» **Required actions**
1. Reproduce the passage on File Gateway storage from "Files are stored" to "your NFS clients.", swapping "storage class" for "storage tier".
2. Decide whether each statement below agrees with the passage on File Gateway storage. Answer yes or no, and quote the words that settle it. (a) Files and objects have a one-to-one relationship. (b) Data leaves the cache whenever a file is written. (c) NFS clients see objects deleted by lifecycle policy without any further step.

━━━━━ Study text

Files are stored as objects in your S3 buckets and you can configure the initial storage class for objects that File Gateway creates. There is a one-to-one relationship between files and objects, and you can configure the initial storage class for objects that Amazon S3 File Gateway creates.
You can use S3 lifecycle policies to change an object's storage tier or delete old objects or object versions. In the case of objects deleted by lifecycle policy, you will need to enable the periodic cache refresh feature or call the RefreshCache API to reflect these changes to your NFS clients.
Local disk storage on the gateway is used to temporarily hold changed data that needs to be transferred to AWS, and to locally cache data for low-latency read access. File Gateway automatically manages the cache maintaining the most recently accessed data based on client read and write operations. Data is evicted from the cache only when space is needed to store more recently used data.
Many on-premises desktop applications are latency-sensitive, which may cause delays to your end users and slow performance when they are directly accessing files in AWS from remote locations. Additionally, allowing large numbers of users to directly access data in the cloud can cause congestion on your shared bandwidth resources such as AWS Direct Connect links. Amazon FSx File Gateway allows you to use Amazon FSx for Windows File Server for these workloads, and help replace your on-premises storage with fully managed, scalable, and highly reliable file storage in AWS without impacting your applications or network.

━━━━━━━━━━
━━━━━ Extracted records

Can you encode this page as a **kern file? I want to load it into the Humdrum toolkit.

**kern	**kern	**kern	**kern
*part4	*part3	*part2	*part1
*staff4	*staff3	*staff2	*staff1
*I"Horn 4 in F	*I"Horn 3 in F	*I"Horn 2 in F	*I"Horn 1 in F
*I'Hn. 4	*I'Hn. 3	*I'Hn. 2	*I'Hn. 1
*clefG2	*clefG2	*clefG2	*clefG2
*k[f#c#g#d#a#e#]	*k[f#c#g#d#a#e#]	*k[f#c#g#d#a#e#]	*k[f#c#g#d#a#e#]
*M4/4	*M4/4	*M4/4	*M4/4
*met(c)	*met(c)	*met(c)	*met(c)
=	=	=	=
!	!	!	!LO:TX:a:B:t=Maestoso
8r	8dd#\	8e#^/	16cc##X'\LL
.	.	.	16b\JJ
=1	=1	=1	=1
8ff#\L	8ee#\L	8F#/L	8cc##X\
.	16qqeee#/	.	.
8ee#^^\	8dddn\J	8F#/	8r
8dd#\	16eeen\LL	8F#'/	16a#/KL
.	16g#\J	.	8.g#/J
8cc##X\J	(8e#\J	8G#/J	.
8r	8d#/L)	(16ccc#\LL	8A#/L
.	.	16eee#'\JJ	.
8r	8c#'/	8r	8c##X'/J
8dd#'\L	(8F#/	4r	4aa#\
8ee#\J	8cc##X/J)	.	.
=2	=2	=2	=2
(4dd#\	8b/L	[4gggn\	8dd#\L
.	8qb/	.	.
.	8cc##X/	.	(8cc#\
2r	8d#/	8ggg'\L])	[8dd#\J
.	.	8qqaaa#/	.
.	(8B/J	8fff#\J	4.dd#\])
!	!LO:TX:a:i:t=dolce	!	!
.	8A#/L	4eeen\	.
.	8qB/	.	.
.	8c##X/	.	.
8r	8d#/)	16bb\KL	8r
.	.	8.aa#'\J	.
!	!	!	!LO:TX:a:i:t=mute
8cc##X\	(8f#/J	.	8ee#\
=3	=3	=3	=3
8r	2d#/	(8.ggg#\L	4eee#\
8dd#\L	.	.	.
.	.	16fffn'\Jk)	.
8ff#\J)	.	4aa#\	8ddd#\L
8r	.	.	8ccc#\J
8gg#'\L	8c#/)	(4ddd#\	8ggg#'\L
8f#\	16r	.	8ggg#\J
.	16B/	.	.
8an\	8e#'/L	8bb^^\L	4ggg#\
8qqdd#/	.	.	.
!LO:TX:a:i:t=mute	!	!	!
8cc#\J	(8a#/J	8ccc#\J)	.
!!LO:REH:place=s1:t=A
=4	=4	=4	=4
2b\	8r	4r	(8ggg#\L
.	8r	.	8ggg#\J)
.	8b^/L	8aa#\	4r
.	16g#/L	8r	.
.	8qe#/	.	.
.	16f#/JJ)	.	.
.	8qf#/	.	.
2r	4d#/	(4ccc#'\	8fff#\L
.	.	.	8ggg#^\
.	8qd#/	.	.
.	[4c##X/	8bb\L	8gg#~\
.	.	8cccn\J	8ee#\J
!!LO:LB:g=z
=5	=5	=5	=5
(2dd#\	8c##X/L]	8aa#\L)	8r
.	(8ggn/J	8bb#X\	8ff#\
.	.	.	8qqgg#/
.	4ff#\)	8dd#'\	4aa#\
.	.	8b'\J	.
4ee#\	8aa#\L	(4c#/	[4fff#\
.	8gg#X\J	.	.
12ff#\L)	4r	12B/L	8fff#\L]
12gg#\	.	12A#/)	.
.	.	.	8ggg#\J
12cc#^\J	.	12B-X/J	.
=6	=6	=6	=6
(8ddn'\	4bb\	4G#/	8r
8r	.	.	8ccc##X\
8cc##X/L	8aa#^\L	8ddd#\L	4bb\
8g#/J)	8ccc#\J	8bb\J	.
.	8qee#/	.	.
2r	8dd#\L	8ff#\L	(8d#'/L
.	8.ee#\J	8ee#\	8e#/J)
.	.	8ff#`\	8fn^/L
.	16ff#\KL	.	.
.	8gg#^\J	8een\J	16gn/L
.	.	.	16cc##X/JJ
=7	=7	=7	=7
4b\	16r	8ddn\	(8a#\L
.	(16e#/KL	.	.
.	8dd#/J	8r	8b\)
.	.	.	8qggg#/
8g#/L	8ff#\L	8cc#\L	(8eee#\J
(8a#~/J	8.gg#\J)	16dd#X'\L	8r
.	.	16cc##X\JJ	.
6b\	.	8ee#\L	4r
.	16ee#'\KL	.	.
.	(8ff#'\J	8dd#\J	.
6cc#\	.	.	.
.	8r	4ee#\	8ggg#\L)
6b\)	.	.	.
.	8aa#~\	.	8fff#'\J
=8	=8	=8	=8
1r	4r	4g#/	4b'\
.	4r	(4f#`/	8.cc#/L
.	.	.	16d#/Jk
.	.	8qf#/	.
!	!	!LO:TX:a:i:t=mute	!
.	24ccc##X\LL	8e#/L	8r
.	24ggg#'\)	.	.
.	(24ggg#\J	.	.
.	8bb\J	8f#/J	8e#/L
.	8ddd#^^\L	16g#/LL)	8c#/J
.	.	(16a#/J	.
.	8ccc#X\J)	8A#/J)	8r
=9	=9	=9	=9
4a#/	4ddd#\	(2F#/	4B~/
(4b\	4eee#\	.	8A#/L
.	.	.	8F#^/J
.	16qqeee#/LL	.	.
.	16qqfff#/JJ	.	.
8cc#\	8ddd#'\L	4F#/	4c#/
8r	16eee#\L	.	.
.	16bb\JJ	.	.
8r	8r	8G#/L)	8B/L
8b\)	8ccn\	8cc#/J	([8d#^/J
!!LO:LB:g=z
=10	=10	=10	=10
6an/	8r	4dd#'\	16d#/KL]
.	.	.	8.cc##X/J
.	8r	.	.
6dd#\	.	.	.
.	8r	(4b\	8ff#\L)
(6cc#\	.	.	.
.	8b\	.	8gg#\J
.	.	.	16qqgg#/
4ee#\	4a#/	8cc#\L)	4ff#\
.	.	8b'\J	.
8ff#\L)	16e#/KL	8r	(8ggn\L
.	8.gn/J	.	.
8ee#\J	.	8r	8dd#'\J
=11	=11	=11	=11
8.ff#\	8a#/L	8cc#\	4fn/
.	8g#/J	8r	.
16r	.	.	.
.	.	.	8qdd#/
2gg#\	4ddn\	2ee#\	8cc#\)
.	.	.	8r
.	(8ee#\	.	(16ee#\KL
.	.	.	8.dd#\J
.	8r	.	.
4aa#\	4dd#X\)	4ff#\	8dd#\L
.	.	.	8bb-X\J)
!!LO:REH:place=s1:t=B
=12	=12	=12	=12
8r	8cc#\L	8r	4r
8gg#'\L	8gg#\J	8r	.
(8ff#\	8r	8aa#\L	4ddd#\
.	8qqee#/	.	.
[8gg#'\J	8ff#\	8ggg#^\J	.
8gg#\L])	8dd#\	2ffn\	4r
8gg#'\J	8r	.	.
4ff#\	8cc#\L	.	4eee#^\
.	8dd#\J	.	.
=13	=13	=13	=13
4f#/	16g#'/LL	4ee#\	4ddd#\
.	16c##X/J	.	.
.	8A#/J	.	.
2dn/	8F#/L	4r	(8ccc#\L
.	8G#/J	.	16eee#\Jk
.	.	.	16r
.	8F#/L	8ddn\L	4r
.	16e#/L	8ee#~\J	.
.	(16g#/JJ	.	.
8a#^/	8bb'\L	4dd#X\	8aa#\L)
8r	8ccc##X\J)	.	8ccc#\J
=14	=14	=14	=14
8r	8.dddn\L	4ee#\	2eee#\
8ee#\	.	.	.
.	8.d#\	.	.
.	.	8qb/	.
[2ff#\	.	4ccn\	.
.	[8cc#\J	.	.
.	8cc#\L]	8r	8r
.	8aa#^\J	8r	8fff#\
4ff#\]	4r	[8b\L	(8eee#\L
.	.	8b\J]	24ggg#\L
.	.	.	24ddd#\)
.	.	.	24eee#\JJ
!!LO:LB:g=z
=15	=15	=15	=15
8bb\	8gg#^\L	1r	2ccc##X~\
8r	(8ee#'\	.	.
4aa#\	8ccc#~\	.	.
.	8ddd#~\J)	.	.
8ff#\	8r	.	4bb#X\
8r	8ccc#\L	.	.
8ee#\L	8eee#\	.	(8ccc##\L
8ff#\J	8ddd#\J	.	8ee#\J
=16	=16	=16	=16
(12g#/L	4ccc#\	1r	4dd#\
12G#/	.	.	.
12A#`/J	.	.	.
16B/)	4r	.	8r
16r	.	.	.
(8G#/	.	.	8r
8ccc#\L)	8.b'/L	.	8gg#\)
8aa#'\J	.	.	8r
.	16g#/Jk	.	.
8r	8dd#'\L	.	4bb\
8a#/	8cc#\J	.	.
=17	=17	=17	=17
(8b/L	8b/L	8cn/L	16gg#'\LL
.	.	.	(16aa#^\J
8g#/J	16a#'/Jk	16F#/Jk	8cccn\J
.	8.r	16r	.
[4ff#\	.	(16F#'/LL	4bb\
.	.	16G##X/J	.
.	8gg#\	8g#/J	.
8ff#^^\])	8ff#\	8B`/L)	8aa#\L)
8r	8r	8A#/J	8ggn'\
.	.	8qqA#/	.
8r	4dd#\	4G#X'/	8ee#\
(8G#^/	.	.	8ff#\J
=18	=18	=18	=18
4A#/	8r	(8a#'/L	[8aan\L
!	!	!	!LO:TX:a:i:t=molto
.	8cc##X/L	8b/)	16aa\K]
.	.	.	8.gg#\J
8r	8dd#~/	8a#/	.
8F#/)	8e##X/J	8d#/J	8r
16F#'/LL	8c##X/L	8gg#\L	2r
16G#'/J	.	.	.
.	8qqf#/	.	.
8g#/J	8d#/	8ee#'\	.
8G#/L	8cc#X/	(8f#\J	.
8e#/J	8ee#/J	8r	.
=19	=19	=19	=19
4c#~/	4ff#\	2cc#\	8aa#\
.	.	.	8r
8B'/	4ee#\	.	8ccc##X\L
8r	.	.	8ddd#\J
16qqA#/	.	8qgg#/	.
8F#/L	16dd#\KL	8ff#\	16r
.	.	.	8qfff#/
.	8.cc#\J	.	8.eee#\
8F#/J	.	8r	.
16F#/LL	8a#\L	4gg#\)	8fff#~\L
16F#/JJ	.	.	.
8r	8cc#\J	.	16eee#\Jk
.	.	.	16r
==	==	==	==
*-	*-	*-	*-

━━━━━━━━━━

» **Answers by item**
1.
Files are stored as objects in your S3 buckets and you can configure the initial storage tier for objects that File Gateway creates. There is a one-to-one relationship between files and objects, and you can configure the initial storage tier for objects that Amazon S3 File Gateway creates.
You can use S3 lifecycle policies to change an object's storage tier or delete old objects or object versions. In the case of objects deleted by lifecycle policy, you will need to enable the periodic cache refresh feature or call the RefreshCache API to reflect these changes to your NFS clients.

2.
(a) Yes: "There is a one-to-one relationship between files and objects"
(b) No: "Data is evicted from the cache only when space is needed to store more recently used data."
(c) No: "you will need to enable the periodic cache refresh feature or call the RefreshCache API to reflect these changes to your NFS clients."